__DATASET EXCERPTS__

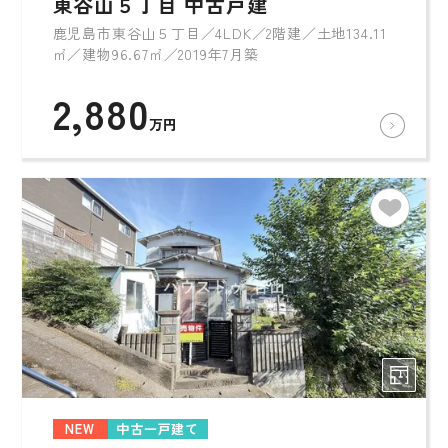
東谷山５丁目 中古戸建
鹿児島市東谷山５丁目／4LDK／2階建／土地134.11
㎡／建物96.67㎡／2019年7月築
2,880
万円
NEW
中古一戸建て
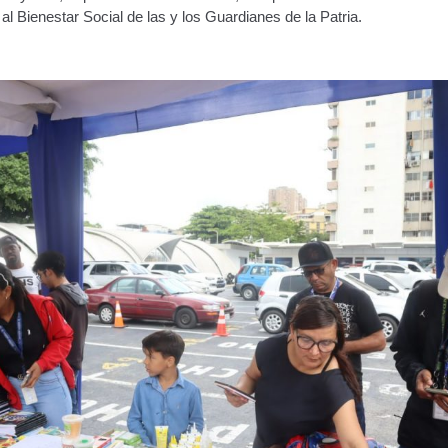
al Bienestar Social de las y los Guardianes de la Patria.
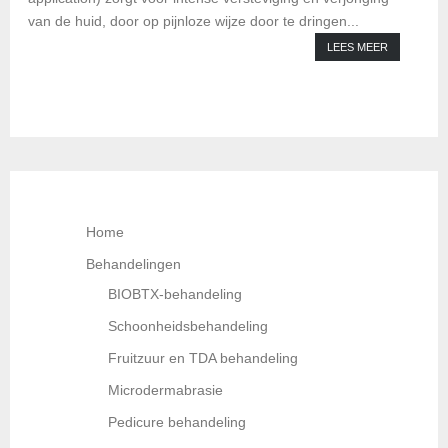
van de huid, door op pijnloze wijze door te dringen...
LEES MEER
Home
Behandelingen
BIOBTX-behandeling
Schoonheidsbehandeling
Fruitzuur en TDA behandeling
Microdermabrasie
Pedicure behandeling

__ABOUT THIS TASK__
Please write out the text of all the items again, swapping "Home" for "Start" and changing nothing else. Leave the pictures out.

__RESULT OF THE TASK__
東谷山５丁目 中古戸建
鹿児島市東谷山５丁目／4LDK／2階建／土地134.11
㎡／建物96.67㎡／2019年7月築
2,880
万円
NEW
中古一戸建て
al Bienestar Social de las y los Guardianes de la Patria.
van de huid, door op pijnloze wijze door te dringen...
LEES MEER
Start
Behandelingen
BIOBTX-behandeling
Schoonheidsbehandeling
Fruitzuur en TDA behandeling
Microdermabrasie
Pedicure behandeling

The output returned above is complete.